フェルマー予想〉の「ゼロ点の風景」がちらりと見えたり,また見えなくなったり.整数論と量子物理学が思いもよらぬ関係にあることがわかったり,ブーツストラップに関するエフロンとの共著論文があるダイアコニス(この人の経歴がおもしろい.大道芸人だったそうな)が登場したり,あちらの世界に逝ってしまったグロタンディークとか,こちらの世界に踏みとどまったナッシュとか,「ハッセ図」のハッセが戦時中はナチに協力していたとか,それはそれはいろいろな逸話が満載されている.〈素数の音楽〉はいつか聞こえるのかどうか

いまだに解決されていない〈フェルマー予想〉をめぐる数学史の本としてたいへんおもしろかった.ふしぎなほど数式が出てこなかったのだが,まともに「それを聴こう」とするのは覚悟がいるのかも.

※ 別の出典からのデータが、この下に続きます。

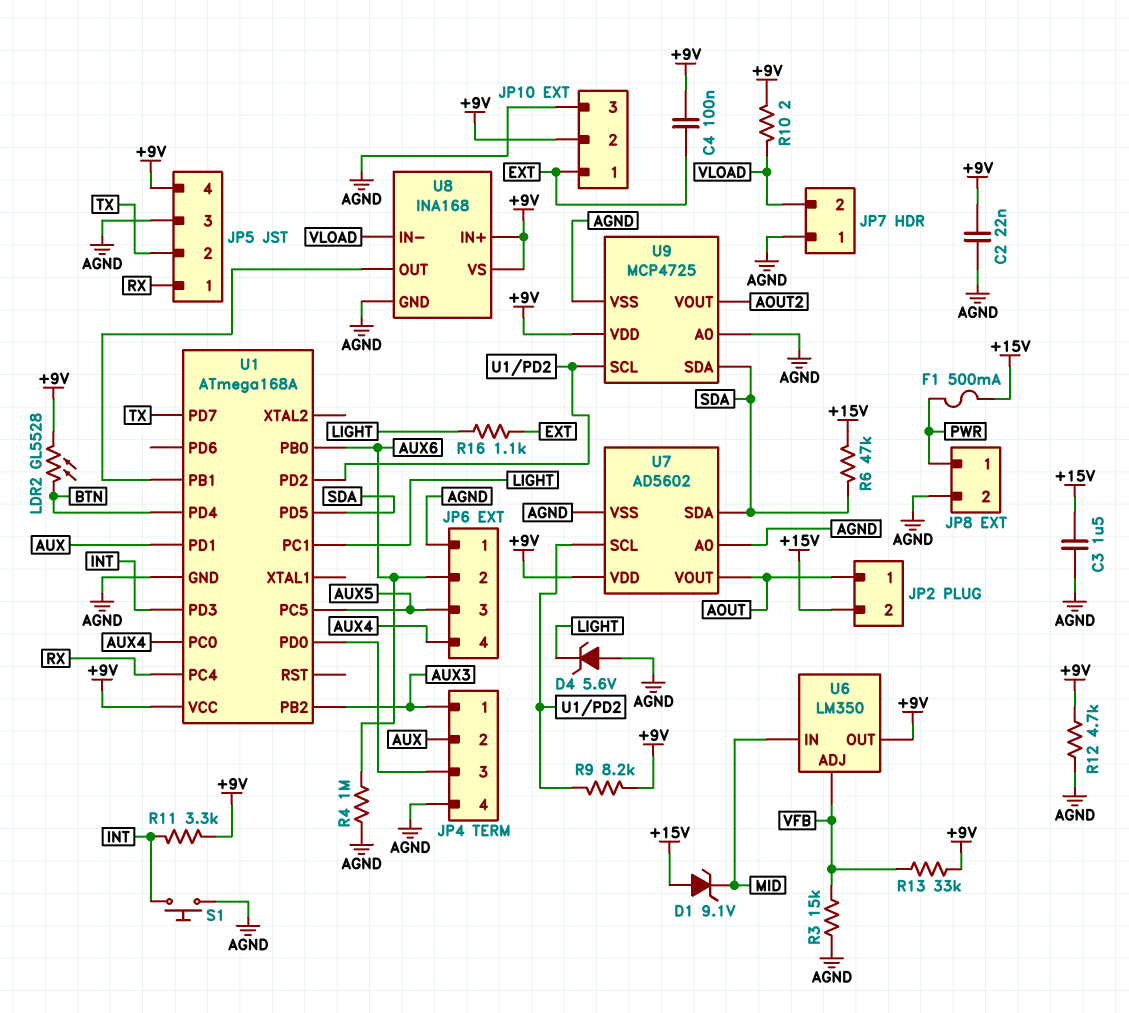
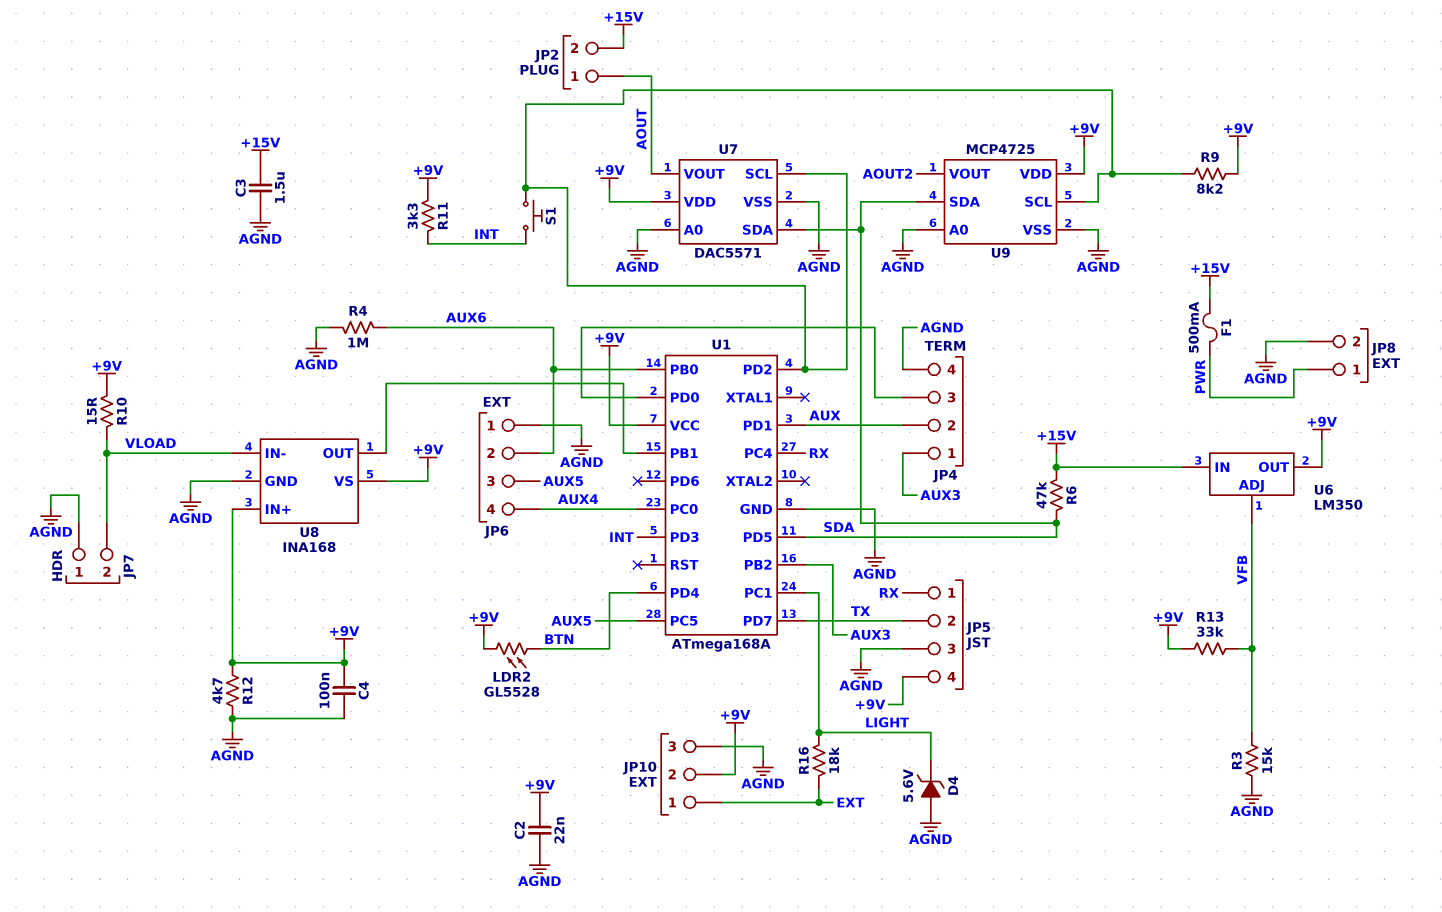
C4: 100nF (+9V, EXT) -> 100nF (+9V, AGND)
D1: zener 9.1V (A +15V, K MID) -> none
R10: 2 (+9V, VLOAD) -> 15 (+9V, VLOAD)
R16: 1.1k (EXT, LIGHT) -> 18k (EXT, LIGHT)
S1: button (AGND, INT) -> button (INT, U1/PD2)
U6 pin IN: MID -> +15V
U7: AD5602 -> DAC5571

内容とは関係ないのだが,500ページ近くあるのにこの価格(本体価格2,400円)だと,ずいぶん割安感がある.新潮社の〈Crest Books〉シリーズといえば,「文芸小説」ばっかりかと思っていたのだが,こういうノンフィクションもあるとは意外だ.〈Crest Books〉はその造本が気に入っているので(ダストジャケットを外した本体の“手触り”がとてもいい),こういうジャンルの本がこれからも出るのであれば要注目.Crest Books の「仮フランス装」の造本は持ち歩くのに適していると思う.個人的には,カバージャケットは脱がせて,本体だけ持ち歩くのがいい.